DATA FOR PROCESSING.
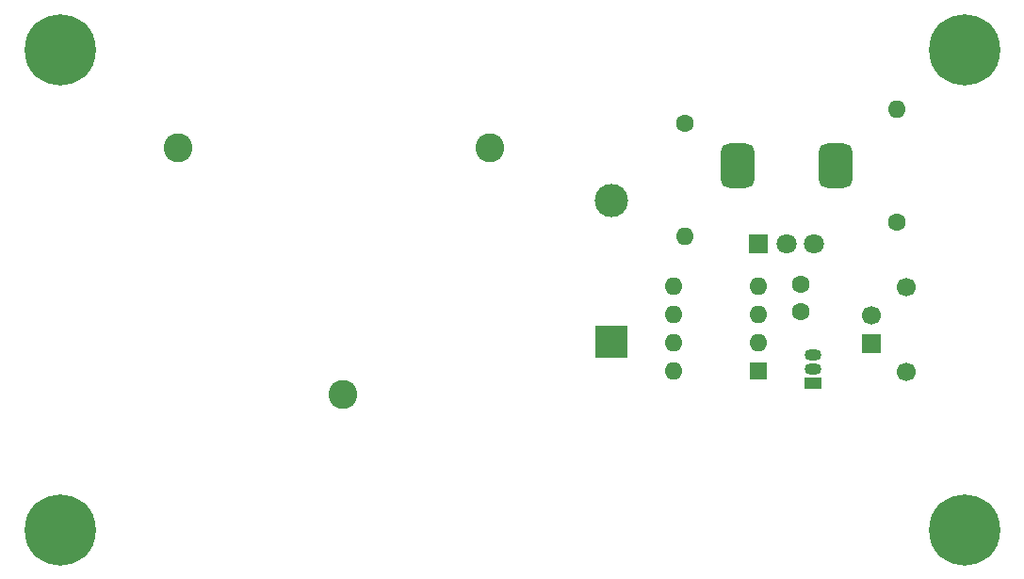
<source format=gbr>
%TF.GenerationSoftware,KiCad,Pcbnew,(6.0.5)*%
%TF.CreationDate,2022-06-08T19:36:40-04:00*%
%TF.ProjectId,first-pcb,66697273-742d-4706-9362-2e6b69636164,rev?*%
%TF.SameCoordinates,Original*%
%TF.FileFunction,Soldermask,Top*%
%TF.FilePolarity,Negative*%
%FSLAX46Y46*%
G04 Gerber Fmt 4.6, Leading zero omitted, Abs format (unit mm)*
G04 Created by KiCad (PCBNEW (6.0.5)) date 2022-06-08 19:36:40*
%MOMM*%
%LPD*%
G01*
G04 APERTURE LIST*
G04 Aperture macros list*
%AMRoundRect*
0 Rectangle with rounded corners*
0 $1 Rounding radius*
0 $2 $3 $4 $5 $6 $7 $8 $9 X,Y pos of 4 corners*
0 Add a 4 corners polygon primitive as box body*
4,1,4,$2,$3,$4,$5,$6,$7,$8,$9,$2,$3,0*
0 Add four circle primitives for the rounded corners*
1,1,$1+$1,$2,$3*
1,1,$1+$1,$4,$5*
1,1,$1+$1,$6,$7*
1,1,$1+$1,$8,$9*
0 Add four rect primitives between the rounded corners*
20,1,$1+$1,$2,$3,$4,$5,0*
20,1,$1+$1,$4,$5,$6,$7,0*
20,1,$1+$1,$6,$7,$8,$9,0*
20,1,$1+$1,$8,$9,$2,$3,0*%
G04 Aperture macros list end*
%ADD10C,6.400000*%
%ADD11C,1.700000*%
%ADD12R,1.700000X1.700000*%
%ADD13C,3.000000*%
%ADD14R,3.000000X3.000000*%
%ADD15C,2.600000*%
%ADD16C,1.600000*%
%ADD17O,1.600000X1.600000*%
%ADD18R,1.600000X1.600000*%
%ADD19O,1.500000X1.050000*%
%ADD20R,1.500000X1.050000*%
%ADD21R,1.800000X1.800000*%
%ADD22C,1.800000*%
%ADD23RoundRect,0.750000X0.750000X-1.250000X0.750000X1.250000X-0.750000X1.250000X-0.750000X-1.250000X0*%
G04 APERTURE END LIST*
D10*
%TO.C,H4*%
X167640000Y-76200000D03*
%TD*%
%TO.C,H3*%
X86360000Y-76200000D03*
%TD*%
%TO.C,H2*%
X167640000Y-119380000D03*
%TD*%
%TO.C,H1*%
X86360000Y-119380000D03*
%TD*%
D11*
%TO.C,K1*%
X162433000Y-97541000D03*
X162433000Y-105161000D03*
X159258000Y-100081000D03*
D12*
X159258000Y-102621000D03*
%TD*%
D13*
%TO.C,BT1*%
X135910000Y-89800000D03*
D14*
X135910000Y-102500000D03*
D15*
X125010000Y-85050000D03*
X111760000Y-107250000D03*
X97010000Y-85050000D03*
%TD*%
D16*
%TO.C,C1*%
X152908000Y-97302000D03*
X152908000Y-99802000D03*
%TD*%
D17*
%TO.C,U1*%
X141468000Y-105146000D03*
X141468000Y-102606000D03*
X141468000Y-100066000D03*
X141468000Y-97526000D03*
X149088000Y-97526000D03*
X149088000Y-100066000D03*
X149088000Y-102606000D03*
D18*
X149088000Y-105146000D03*
%TD*%
D19*
%TO.C,Q1*%
X154030000Y-103632000D03*
X154030000Y-104902000D03*
D20*
X154030000Y-106172000D03*
%TD*%
D21*
%TO.C,P1*%
X149138000Y-93680000D03*
D22*
X151638000Y-93680000D03*
X154138000Y-93680000D03*
D23*
X147238000Y-86680000D03*
X156038000Y-86680000D03*
%TD*%
D17*
%TO.C,R2*%
X161544000Y-81534000D03*
D16*
X161544000Y-91694000D03*
%TD*%
D17*
%TO.C,R1*%
X142494000Y-92964000D03*
D16*
X142494000Y-82804000D03*
%TD*%
M02*

</source>
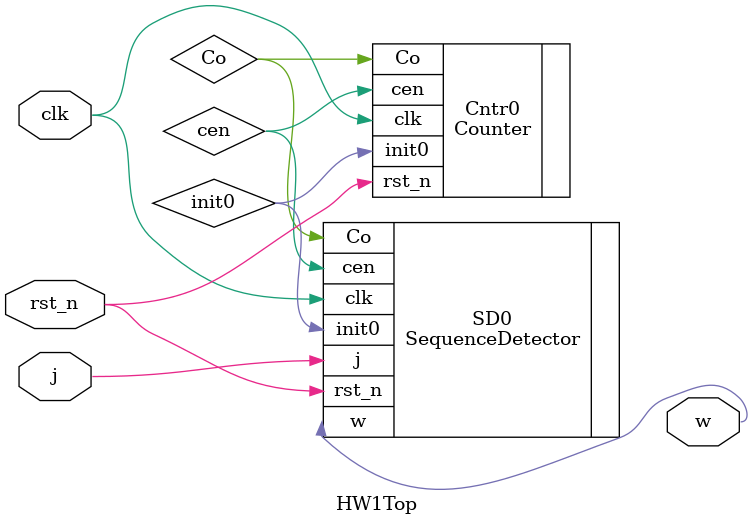
<source format=v>
`timescale 1ns/1ps
/*
Jonathan Lopez
ECE 5722 Fall 2023 WPI
Homework 1: RTL Design and Simulation
Simualtor: Mentor Graphics Questa Intel FPGA Starter Editon 2023.1
Top Module
*/
module HW1Top(      
    input clk,              // CLK for clocking in data ti input j on thge posedge
    input rst_n,            // A-synchronous reset
    input j,                // Input j to look for sequence 11010
    output w                 // Asserted when 11010 is found
);

// Wires
wire Co;
wire cen;
wire init0;

// Sequence Detector Instantiation
SequenceDetector SD0(
    .clk(clk),
    .rst_n(rst_n),          
    .j(j),
    .Co(Co),
    .w(w),
    .init0(init0),
    .cen(cen)
);

// Counter Instantiation
Counter Cntr0(
    .clk(clk),
    .rst_n(rst_n),
    .init0(init0),
    .cen(cen),
    .Co(Co)
);
endmodule
</source>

THE PROBLEM.
Show each line in the data where the string "source" appears.

ANSWER TO THIS TASK.
<source format=gbr>
</source>
<source format=v>
</source>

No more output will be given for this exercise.